#### [The exercise]
Reproduce, without alteration, the stretch of the items below from the line containing "genus: Melozone" through the line containing "order: Coleoptera", both lines included.

* Begin *

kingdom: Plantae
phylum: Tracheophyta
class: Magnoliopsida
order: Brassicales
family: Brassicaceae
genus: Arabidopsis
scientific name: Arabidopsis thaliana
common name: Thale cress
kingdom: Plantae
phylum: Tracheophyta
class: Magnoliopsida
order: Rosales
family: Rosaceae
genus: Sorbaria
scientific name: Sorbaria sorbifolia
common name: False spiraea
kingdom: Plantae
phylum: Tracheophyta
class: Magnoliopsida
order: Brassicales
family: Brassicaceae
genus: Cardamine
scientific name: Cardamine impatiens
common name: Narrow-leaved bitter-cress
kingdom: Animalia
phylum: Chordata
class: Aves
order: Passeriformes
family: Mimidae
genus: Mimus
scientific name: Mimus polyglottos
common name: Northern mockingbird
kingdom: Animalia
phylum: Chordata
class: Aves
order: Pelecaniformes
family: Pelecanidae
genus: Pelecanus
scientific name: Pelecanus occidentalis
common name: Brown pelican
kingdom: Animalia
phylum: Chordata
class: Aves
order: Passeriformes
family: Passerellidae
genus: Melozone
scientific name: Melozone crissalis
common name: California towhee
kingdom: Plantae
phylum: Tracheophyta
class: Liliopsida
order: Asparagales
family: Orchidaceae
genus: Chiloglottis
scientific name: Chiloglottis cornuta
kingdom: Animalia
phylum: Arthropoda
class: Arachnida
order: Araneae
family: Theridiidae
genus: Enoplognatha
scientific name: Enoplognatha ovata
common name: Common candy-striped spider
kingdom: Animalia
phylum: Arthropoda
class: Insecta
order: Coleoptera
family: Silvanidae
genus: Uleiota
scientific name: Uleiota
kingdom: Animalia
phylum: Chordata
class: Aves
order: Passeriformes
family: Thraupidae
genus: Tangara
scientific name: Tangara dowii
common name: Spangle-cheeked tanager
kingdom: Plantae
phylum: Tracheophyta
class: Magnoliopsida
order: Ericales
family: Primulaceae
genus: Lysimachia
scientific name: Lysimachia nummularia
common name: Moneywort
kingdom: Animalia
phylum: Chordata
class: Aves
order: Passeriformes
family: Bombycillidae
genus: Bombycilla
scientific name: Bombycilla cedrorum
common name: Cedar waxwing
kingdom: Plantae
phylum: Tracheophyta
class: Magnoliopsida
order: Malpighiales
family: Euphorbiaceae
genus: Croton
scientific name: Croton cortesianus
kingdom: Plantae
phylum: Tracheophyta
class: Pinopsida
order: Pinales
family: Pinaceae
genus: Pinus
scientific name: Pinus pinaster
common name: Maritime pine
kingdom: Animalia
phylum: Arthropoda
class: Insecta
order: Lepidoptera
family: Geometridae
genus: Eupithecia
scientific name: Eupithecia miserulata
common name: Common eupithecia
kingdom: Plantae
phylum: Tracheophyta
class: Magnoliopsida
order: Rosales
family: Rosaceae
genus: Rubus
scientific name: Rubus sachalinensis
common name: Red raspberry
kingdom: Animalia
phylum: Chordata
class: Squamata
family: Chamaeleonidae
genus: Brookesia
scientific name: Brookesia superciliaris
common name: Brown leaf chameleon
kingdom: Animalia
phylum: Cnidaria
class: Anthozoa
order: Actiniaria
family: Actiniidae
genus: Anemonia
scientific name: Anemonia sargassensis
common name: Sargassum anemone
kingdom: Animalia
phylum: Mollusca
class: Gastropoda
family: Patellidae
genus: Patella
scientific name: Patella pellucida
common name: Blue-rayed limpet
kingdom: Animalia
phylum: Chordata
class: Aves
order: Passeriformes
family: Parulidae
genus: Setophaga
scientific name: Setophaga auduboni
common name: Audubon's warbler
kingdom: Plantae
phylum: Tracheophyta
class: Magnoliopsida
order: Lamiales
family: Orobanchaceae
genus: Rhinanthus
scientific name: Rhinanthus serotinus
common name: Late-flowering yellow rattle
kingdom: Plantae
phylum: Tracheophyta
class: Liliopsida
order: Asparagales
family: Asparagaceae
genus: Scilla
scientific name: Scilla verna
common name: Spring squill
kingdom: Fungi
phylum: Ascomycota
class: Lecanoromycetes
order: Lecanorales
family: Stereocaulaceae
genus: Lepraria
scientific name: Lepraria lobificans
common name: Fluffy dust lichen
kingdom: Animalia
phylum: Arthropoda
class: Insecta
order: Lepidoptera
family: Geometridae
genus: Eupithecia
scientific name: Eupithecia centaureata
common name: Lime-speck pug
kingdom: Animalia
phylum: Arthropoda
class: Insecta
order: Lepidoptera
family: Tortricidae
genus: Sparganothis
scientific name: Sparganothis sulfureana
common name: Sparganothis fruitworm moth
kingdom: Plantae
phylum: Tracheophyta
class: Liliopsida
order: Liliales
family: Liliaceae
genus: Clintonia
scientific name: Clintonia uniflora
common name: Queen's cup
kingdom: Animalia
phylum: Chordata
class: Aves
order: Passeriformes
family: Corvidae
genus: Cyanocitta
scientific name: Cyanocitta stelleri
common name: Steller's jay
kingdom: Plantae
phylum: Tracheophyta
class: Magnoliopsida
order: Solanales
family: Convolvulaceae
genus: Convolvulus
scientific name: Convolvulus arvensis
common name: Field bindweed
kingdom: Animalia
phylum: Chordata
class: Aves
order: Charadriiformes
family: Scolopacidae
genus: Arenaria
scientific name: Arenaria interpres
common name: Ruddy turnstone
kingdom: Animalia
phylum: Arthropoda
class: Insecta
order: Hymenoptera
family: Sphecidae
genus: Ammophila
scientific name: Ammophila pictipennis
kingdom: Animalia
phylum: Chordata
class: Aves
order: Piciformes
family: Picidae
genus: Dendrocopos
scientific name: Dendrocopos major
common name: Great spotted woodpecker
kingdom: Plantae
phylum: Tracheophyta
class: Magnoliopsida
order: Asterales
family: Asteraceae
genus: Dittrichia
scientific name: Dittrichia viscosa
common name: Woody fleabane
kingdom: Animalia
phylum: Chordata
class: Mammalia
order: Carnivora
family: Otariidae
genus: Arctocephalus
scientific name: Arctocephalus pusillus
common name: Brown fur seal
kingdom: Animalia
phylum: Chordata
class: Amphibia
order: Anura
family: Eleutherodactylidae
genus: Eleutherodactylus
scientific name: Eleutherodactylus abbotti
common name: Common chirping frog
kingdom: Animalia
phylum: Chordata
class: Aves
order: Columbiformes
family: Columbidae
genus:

* End *

#### [Written response]
genus: Melozone
scientific name: Melozone crissalis
common name: California towhee
kingdom: Plantae
phylum: Tracheophyta
class: Liliopsida
order: Asparagales
family: Orchidaceae
genus: Chiloglottis
scientific name: Chiloglottis cornuta
kingdom: Animalia
phylum: Arthropoda
class: Arachnida
order: Araneae
family: Theridiidae
genus: Enoplognatha
scientific name: Enoplognatha ovata
common name: Common candy-striped spider
kingdom: Animalia
phylum: Arthropoda
class: Insecta
order: Coleoptera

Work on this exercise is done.